To-do item: Pick out the lines below that include the string "width".

*** Opening Records for this exercise ***

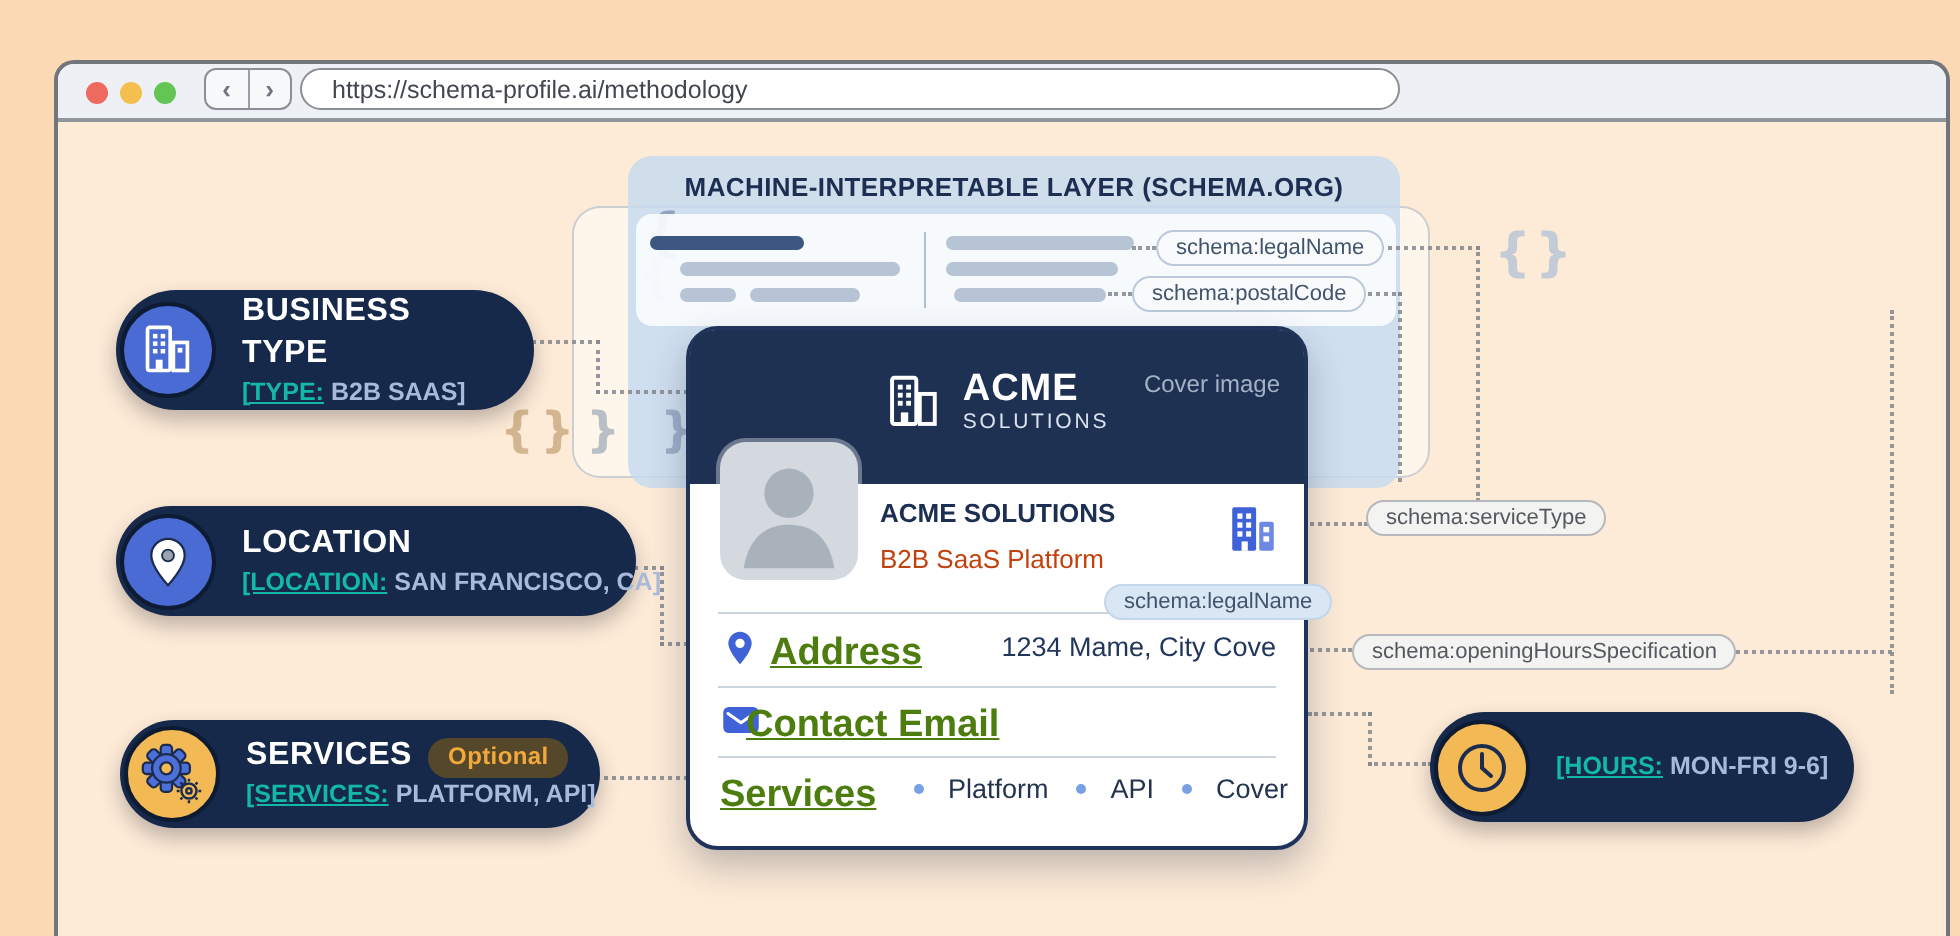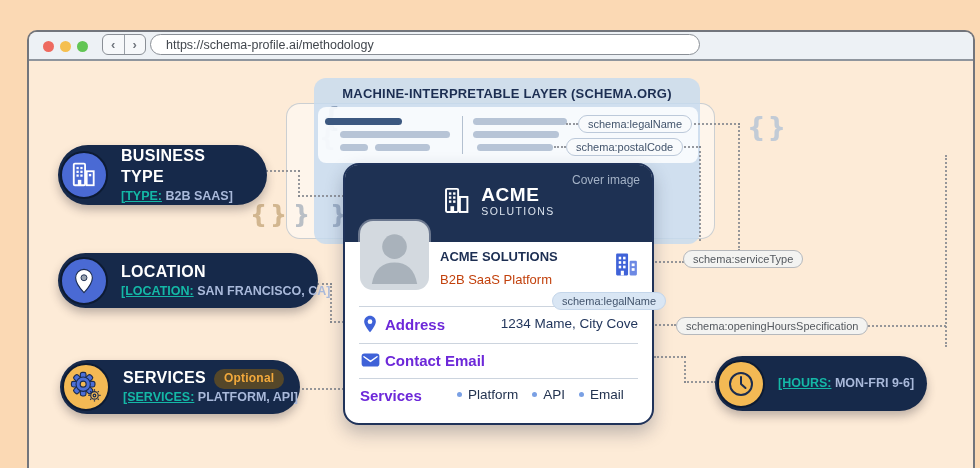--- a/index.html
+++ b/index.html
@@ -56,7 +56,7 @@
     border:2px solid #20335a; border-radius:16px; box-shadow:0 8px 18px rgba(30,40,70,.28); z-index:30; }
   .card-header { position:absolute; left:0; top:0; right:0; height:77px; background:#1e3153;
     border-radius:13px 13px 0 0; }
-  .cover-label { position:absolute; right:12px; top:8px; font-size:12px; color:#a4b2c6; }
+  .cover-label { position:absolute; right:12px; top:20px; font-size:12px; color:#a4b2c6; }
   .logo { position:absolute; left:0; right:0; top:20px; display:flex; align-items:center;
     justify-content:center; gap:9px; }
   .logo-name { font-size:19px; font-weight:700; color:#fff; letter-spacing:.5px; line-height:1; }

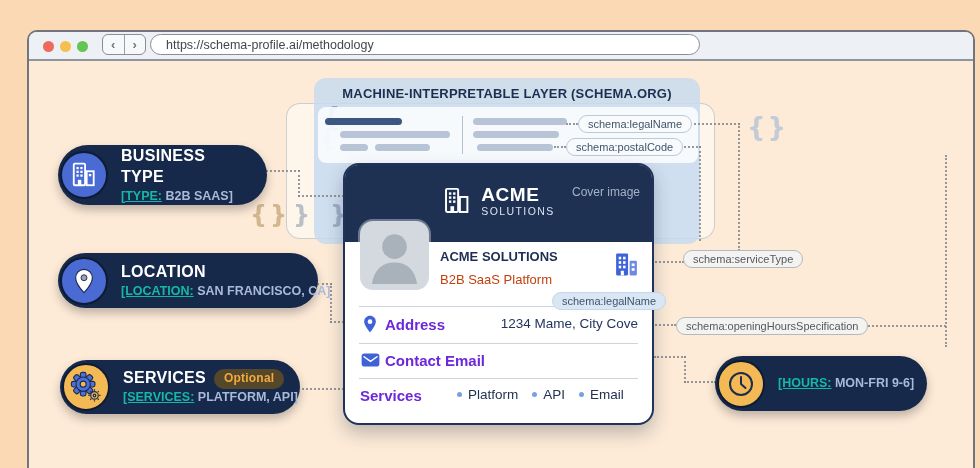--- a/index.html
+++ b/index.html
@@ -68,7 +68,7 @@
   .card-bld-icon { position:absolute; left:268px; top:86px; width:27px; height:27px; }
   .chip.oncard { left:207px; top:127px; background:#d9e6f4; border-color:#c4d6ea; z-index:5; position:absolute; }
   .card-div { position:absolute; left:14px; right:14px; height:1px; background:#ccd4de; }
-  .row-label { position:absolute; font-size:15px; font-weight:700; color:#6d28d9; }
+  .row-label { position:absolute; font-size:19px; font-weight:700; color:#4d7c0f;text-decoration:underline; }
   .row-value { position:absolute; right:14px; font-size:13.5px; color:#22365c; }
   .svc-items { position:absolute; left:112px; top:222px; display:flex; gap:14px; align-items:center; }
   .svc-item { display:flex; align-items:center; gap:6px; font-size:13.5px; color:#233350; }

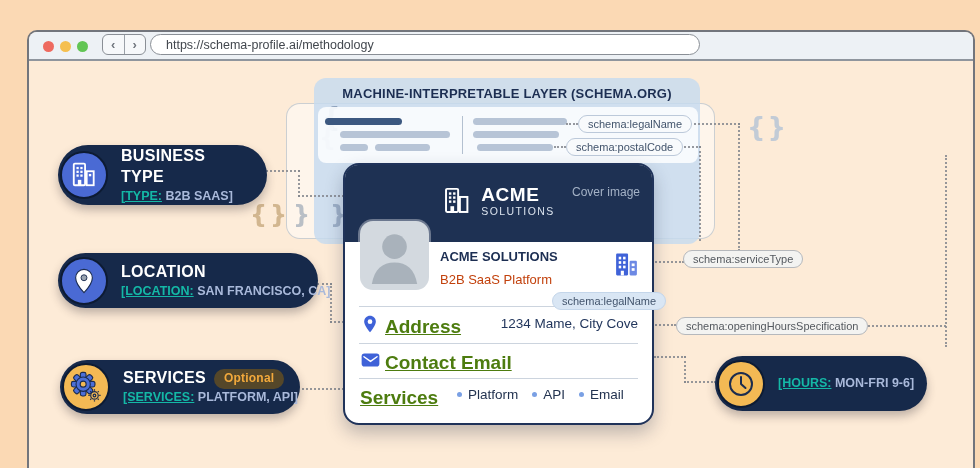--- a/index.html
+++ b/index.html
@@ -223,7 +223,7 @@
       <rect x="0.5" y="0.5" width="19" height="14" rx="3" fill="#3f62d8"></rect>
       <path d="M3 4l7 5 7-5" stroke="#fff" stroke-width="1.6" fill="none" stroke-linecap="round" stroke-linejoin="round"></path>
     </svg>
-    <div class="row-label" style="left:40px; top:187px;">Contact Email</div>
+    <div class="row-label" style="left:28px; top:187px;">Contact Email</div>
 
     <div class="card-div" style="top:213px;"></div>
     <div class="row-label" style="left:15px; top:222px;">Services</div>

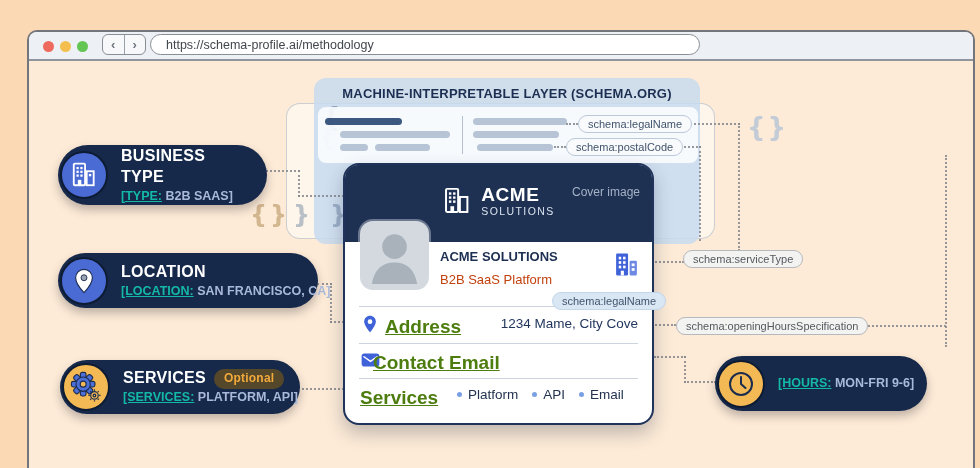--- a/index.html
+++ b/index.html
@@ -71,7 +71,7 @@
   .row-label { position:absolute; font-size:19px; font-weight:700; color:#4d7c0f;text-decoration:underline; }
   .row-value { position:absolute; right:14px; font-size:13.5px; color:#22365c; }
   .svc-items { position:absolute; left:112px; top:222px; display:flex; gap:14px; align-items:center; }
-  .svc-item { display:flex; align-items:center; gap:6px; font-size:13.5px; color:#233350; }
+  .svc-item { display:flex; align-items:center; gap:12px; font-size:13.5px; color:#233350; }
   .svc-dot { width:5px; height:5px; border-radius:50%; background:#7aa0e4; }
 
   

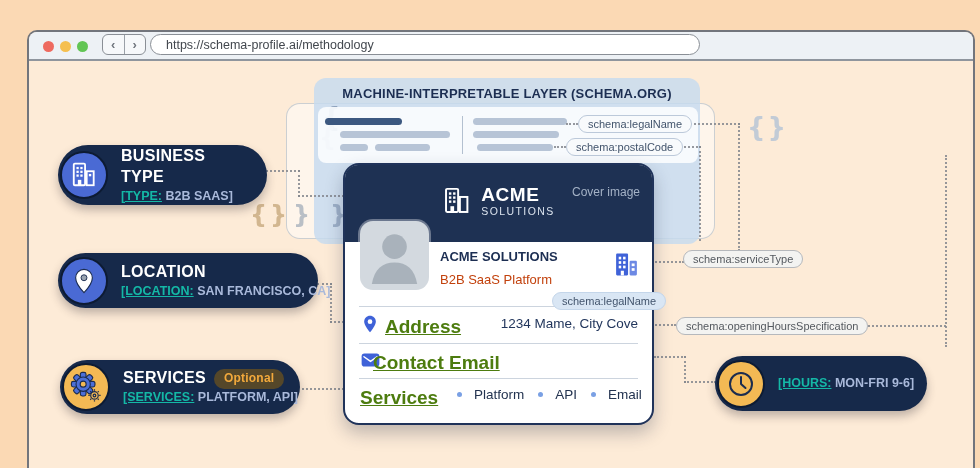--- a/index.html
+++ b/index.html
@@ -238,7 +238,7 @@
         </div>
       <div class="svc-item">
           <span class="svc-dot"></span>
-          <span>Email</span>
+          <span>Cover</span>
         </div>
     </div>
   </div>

*** Closing Records for this exercise ***

Answer to this exercise:
   .card-bld-icon { position:absolute; left:268px; top:86px; width:27px; height:27px; }
       <rect x="0.5" y="0.5" width="19" height="14" rx="3" fill="#3f62d8"></rect>
       <path d="M3 4l7 5 7-5" stroke="#fff" stroke-width="1.6" fill="none" stroke-linecap="round" stroke-linejoin="round"></path>
   .svc-dot { width:5px; height:5px; border-radius:50%; background:#7aa0e4; }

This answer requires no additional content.